More than anything, my skills at managing projects has helped me the most. Learning the computer programs was easy, having worked in information technology for many years. I also took business administration classes while working in my former profession, which was very helpful in knowing what it takes to run a business.

What skills or characteristics are essential for criminal justice careers like law office management? 

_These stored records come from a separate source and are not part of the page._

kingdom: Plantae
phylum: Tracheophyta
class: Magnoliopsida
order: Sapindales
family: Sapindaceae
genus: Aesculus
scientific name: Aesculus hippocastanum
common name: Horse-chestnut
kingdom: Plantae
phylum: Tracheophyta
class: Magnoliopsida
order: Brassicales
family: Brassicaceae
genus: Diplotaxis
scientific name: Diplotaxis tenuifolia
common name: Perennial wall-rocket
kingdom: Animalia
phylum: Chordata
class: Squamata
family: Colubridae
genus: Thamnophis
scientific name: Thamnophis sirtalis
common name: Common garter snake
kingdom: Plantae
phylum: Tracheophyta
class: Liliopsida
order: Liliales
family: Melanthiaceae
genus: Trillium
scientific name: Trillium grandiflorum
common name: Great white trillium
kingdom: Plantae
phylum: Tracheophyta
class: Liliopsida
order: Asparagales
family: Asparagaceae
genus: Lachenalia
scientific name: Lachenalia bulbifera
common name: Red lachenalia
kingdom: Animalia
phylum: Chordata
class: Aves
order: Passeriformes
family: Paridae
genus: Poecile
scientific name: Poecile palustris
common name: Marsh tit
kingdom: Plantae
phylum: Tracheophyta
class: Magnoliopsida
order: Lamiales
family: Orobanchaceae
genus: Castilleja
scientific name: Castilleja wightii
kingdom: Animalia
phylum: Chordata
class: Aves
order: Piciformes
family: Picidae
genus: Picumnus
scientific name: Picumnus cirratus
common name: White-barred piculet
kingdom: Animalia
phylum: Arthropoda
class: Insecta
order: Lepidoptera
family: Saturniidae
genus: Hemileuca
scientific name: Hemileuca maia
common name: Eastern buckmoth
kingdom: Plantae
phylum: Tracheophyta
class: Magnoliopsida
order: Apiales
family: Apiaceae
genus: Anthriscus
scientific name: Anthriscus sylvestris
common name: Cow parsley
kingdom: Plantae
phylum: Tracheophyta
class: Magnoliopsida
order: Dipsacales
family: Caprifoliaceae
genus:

  • Attention to detail is a must. Legal documents must be prepared properly with the correct information and processed in the proper order to be legally recognized.
     
  • The ability to use computer applications. Interaction with the courts frequently happens over the Internet. There are legal applications used to produce legal documents, to maintain the practice, pay the bills and generate invoices.
     
  • Good social and phone skills. There's a lot of interaction: personal, over the phone and by email. Your behavior represents not just you but also, and maybe foremost, your employer.
     
  • The ability to follow and/or set procedures.
     
  • The ability to become competent by asking questions, observing and getting answers.
     
  • Courtesy. Getting my job done requires cooperation from many people and resources. People are more receptive to assisting me if my behavior is courteous and I am appreciative of their efforts and realize that my priority is not necessarily also theirs. It's also more fun and rewarding when the interaction is friendly and mutually respectful.
     
  • Project management skills: the ability to prioritize and keep track of all the projects. You're always working on many unrelated projects at the same time and need to be able to know where each one stands and what needs to get done next by what date. The courts don't take excuses.

Are there any specific career or educational strategies you'd suggest for students interested in law office management?

A well-rounded education makes you more interesting as a person and also gives you more interests to pursue. Any class that encourages interaction will build your social skills. As I stated before, you'll have to deal with all kinds of personalities.

PC literacy is a must. Knowing how to use the range of Microsoft Office applications will give you a head start. It will also give you the skills to readily learn law and office management PC applications. I'd also suggest that those interested in criminal justice careers in law office administration acquire basic accounting skills, as proficiency in accounting is invaluable in this profession.